Data supplied:
····················
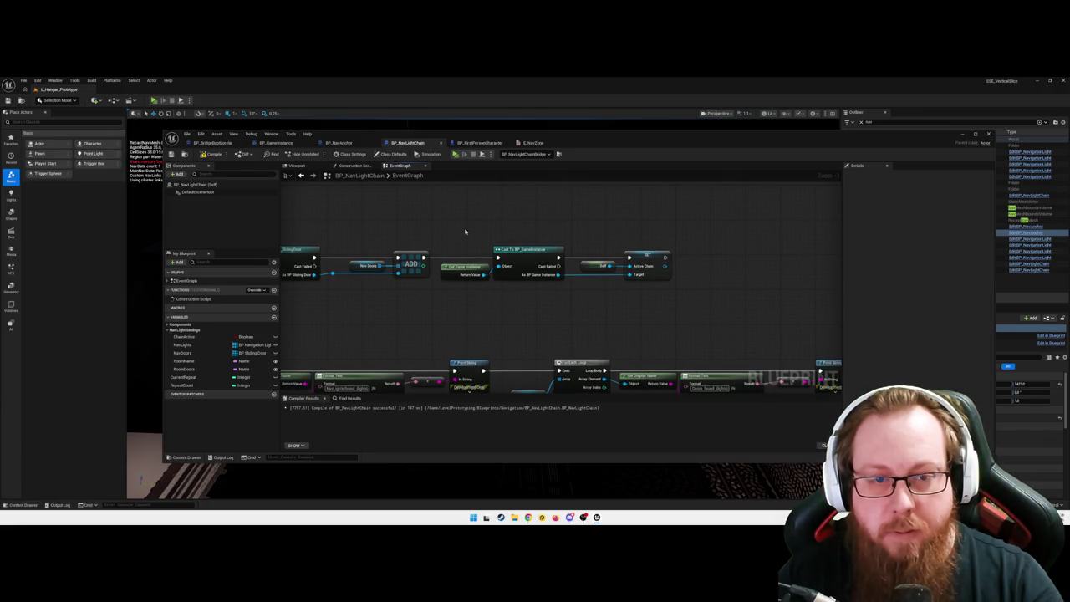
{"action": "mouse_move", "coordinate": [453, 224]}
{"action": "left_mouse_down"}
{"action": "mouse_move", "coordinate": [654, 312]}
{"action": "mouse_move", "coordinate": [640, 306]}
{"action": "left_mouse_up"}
····················
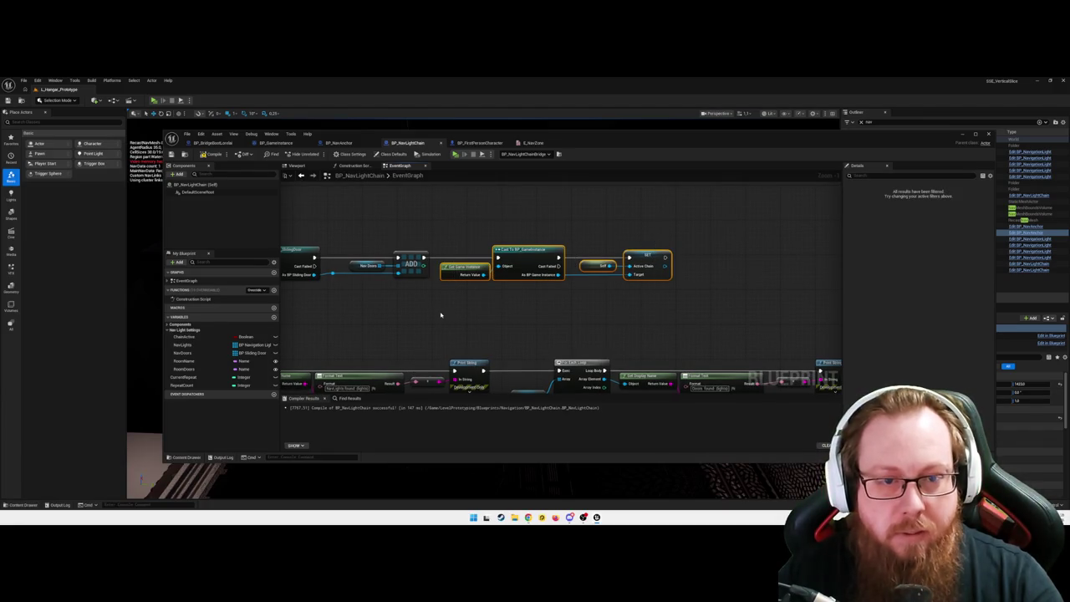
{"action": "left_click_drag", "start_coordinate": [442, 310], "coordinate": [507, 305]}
····················
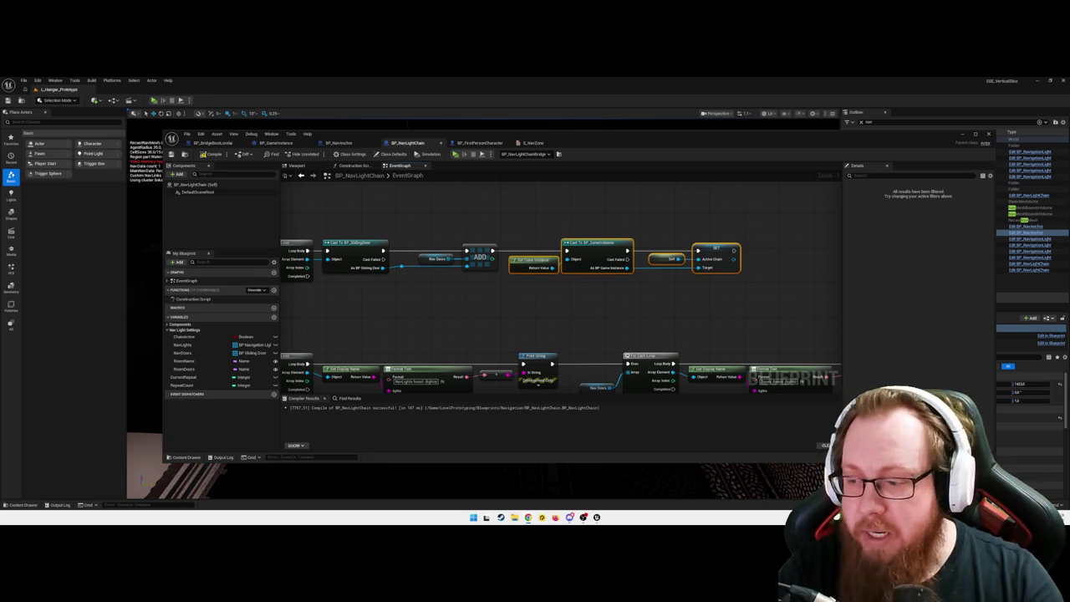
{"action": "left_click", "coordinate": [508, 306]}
····················
Exercise requirements:
Scan the listing above for the word "coordinate" and copy every line that holds it.

Answer space:
{"action": "mouse_move", "coordinate": [453, 224]}
{"action": "mouse_move", "coordinate": [654, 312]}
{"action": "mouse_move", "coordinate": [640, 306]}
{"action": "left_click_drag", "start_coordinate": [442, 310], "coordinate": [507, 305]}
{"action": "left_click", "coordinate": [508, 306]}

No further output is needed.